Western journalists and policy experts not only failed (and continue to
fail) to challenge such claims, they ignored the long and troubling list of
Palestinian violations of the accords, and pressured Israel, to stop harping on
the negative, lest they ‘queer’ the peace process.[4] In
discussing the Hudaybiyya speeches, the New Yorker’s Buck notes:

The speeches were
violations of the spirit, if not the letter, of the accords, and, although the
Rabin-Peres Labor government rarely acknowledged it publicly, there were many
other violations as well… “We had books and books filled with violations,” this
person told me, and added, “I saw Rabin and Peres so angry at what they had to
eat from the Palestinians…”

But of course, this was the price of peace… letting them violate the
agreement without complaining, lest those who so complain, ruin the chances for
peace.[5]
After all, Israel was hardly white as snow in this process.

Thus, even as Jerusalem and Washington prepared for a grand finale to
the peace process at Camp David in the summer of 2000, even as Israel’s media
prepared their people for peace, Arafat’s media prepared Palestinians for war. In
the summer of 2000, Palestinian TV featured horrendous and staged footage of
Israeli troops murdering Palestinian children and raping their women – the full
panoply of lethal narratives with which the PA incited its people to war.[6] And despite being warned, none of the key
decision-makers paid any attention. They were sure everyone was ‘so close.’


[1] For a
recent example of this double-talk, see “Palestinian
hypocrisy
: Jibril Rajoub forbids Palestinian-Israeli sports, yet in
Paris says sports is “a bridge of love and connection with the international
community,” PalWatch, June 13, 2019.

[2] Serge
Schmemann, “P.L.O.
Ends Call for Destruction of Jewish State
,” NYT, April 25, 1996. For
more on the loopy headline, see next paragraph.

[3]
Dennis Ross has an interesting account of a second ‘try’ at getting the
Palestinians to revise their charter, in which the Palestinian maneuvering to
give the impression of a change, in the presence of the visiting President
Clinton, became clear, but, in the end, face-saving for all involved: The
Missing Peace
, pp. **-**. On the media’s pack repetition of the Palestinian
English talking points over two decades later, see Landes, “Everybody Agrees,”
Second Draft, February 2018.

[4] The
Prime Minister’s office prepared a white paper on Palestinian violations of the
accord, which they only released November 24, 2000: “Palestinian
Authority and P.L.O. Non-Compliance with signed agreements and commitments: A
record of bad faith and misconduct
,” Barak Government White Paper,
November 24, 2000. Even though this came almost two months after Arafat had opened
the Oslo Trojan Horse, it got criticized both within and abroad: Aluf Benn, “White
Paper Tiger Unleashed
,” Haaretz,
November 29, 2000.

[5] Bruck’s
source fingers the fear of public humiliation that drove Peres and Rabin not to
admit they were wrong about Arafat (“The Wounds of Peace,” p. **).
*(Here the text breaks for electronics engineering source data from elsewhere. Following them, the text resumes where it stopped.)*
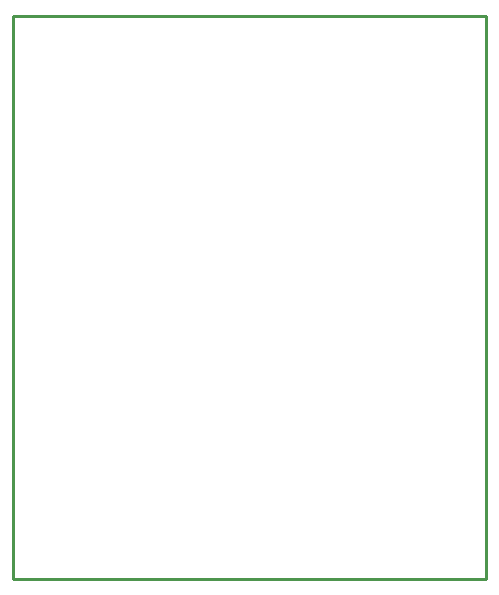
<source format=gbr>
G04 EAGLE Gerber RS-274X export*
G75*
%MOMM*%
%FSLAX34Y34*%
%LPD*%
%IN*%
%IPPOS*%
%AMOC8*
5,1,8,0,0,1.08239X$1,22.5*%
G01*
G04 Define Apertures*
%ADD10C,0.254000*%
D10*
X0Y0D02*
X400050Y0D01*
X400050Y477012D01*
X0Y477012D01*
X0Y0D01*
M02*

</source>
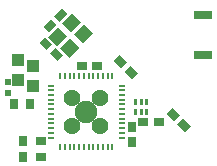
<source format=gtp>
G04 DipTrace 2.4.0.2*
%IN1dB-SBLE.gtp*%
%MOIN*%
%ADD20R,0.063X0.0315*%
%ADD21R,0.0354X0.0276*%
%ADD22R,0.0394X0.0433*%
%ADD23R,0.0276X0.0354*%
%ADD24R,0.0354X0.0295*%
%ADD27R,0.0295X0.0354*%
%ADD28R,0.0197X0.0236*%
%ADD29C,0.075*%
%ADD30C,0.0562*%
%ADD31O,0.0256X0.0079*%
%ADD32O,0.0079X0.0256*%
%FSLAX44Y44*%
G04*
G70*
G90*
G75*
G01*
%LNTopPaste*%
%LPD*%
D20*
X11010Y7928D3*
Y9266D3*
G36*
X9196Y6245D2*
X9097D1*
Y6462D1*
X9196D1*
Y6245D1*
G37*
G36*
X8999D2*
X8900D1*
Y6462D1*
X8999D1*
Y6245D1*
G37*
G36*
X8802D2*
X8703D1*
Y6462D1*
X8802D1*
Y6245D1*
G37*
G36*
Y5910D2*
X8703D1*
Y6127D1*
X8802D1*
Y5910D1*
G37*
G36*
X8999D2*
X8900D1*
Y6127D1*
X8999D1*
Y5910D1*
G37*
G36*
X9196D2*
X9097D1*
Y6127D1*
X9196D1*
Y5910D1*
G37*
G36*
X6245Y9035D2*
X6051Y9230D1*
X6301Y9480D1*
X6496Y9285D1*
X6245Y9035D1*
G37*
G36*
X5884Y8673D2*
X5689Y8868D1*
X5939Y9118D1*
X6134Y8924D1*
X5884Y8673D1*
G37*
G36*
X6360Y7915D2*
X6165Y7720D1*
X5914Y7970D1*
X6109Y8165D1*
X6360Y7915D1*
G37*
G36*
X5998Y8276D2*
X5803Y8082D1*
X5552Y8332D1*
X5747Y8527D1*
X5998Y8276D1*
G37*
D21*
X9025Y5680D3*
X9537D3*
D22*
X5348Y6895D3*
Y7564D3*
D21*
X7484Y7550D3*
X6972D3*
G36*
X8396Y7368D2*
X8591Y7563D1*
X8842Y7313D1*
X8647Y7118D1*
X8396Y7368D1*
G37*
G36*
X8034Y7730D2*
X8229Y7925D1*
X8480Y7675D1*
X8285Y7480D1*
X8034Y7730D1*
G37*
D23*
X8645Y5535D3*
Y5023D3*
X5007Y5041D3*
Y4529D3*
D22*
X4862Y7073D3*
Y7742D3*
D24*
X5612Y5058D3*
Y4507D3*
D27*
X5250Y6273D3*
X4699D3*
D28*
X4520Y6642D3*
Y7036D3*
G36*
X10241Y5913D2*
X10046Y5718D1*
X9795Y5969D1*
X9990Y6164D1*
X10241Y5913D1*
G37*
G36*
X10602Y5551D2*
X10408Y5356D1*
X10157Y5607D1*
X10352Y5802D1*
X10602Y5551D1*
G37*
D29*
X7124Y6033D3*
D30*
X6655Y6502D3*
X7593D3*
Y5565D3*
X6655D3*
D31*
X5933Y6900D3*
Y6742D3*
Y6585D3*
Y6427D3*
Y6270D3*
Y6112D3*
Y5955D3*
Y5797D3*
Y5640D3*
Y5482D3*
Y5325D3*
Y5167D3*
D32*
X6258Y4842D3*
X6415D3*
X6573D3*
X6730D3*
X6888D3*
X7045D3*
X7203D3*
X7360D3*
X7518D3*
X7675D3*
X7833D3*
X7990D3*
D31*
X8315Y5167D3*
Y5325D3*
Y5482D3*
Y5640D3*
Y5797D3*
Y5955D3*
Y6112D3*
Y6270D3*
Y6427D3*
Y6585D3*
Y6742D3*
Y6900D3*
D32*
X7990Y7224D3*
X7833D3*
X7675D3*
X7518D3*
X7360D3*
X7203D3*
X7045D3*
X6888D3*
X6730D3*
X6573D3*
X6415D3*
X6258D3*
G36*
X6961Y9028D2*
X6627Y8694D1*
X6321Y9000D1*
X6655Y9334D1*
X6961Y9028D1*
G37*
G36*
X6488Y8555D2*
X6154Y8220D1*
X5847Y8527D1*
X6181Y8861D1*
X6488Y8555D1*
G37*
G36*
X6877Y8165D2*
X6543Y7831D1*
X6237Y8137D1*
X6571Y8471D1*
X6877Y8165D1*
G37*
G36*
X7351Y8638D2*
X7017Y8304D1*
X6710Y8610D1*
X7044Y8944D1*
X7351Y8638D1*
G37*
M02*

</source>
Add to that
the enormous (messianic) pressure to get the peace to succeed. See Golan Lahat, Hapitui Hameshihi: Aliyato Unefilato shel Hasmol Haisraeli (Tel Aviv:
Am Oved, 972 series, 2004), chapter **,

[6] Itamar Marcus, “Rape,
Murder, Violence, and War
for Allah against the Jews: Summer 2000 on
Palestinian Television,” Palestinian Media Watch, Jerusalem, Sept. 11, 2000.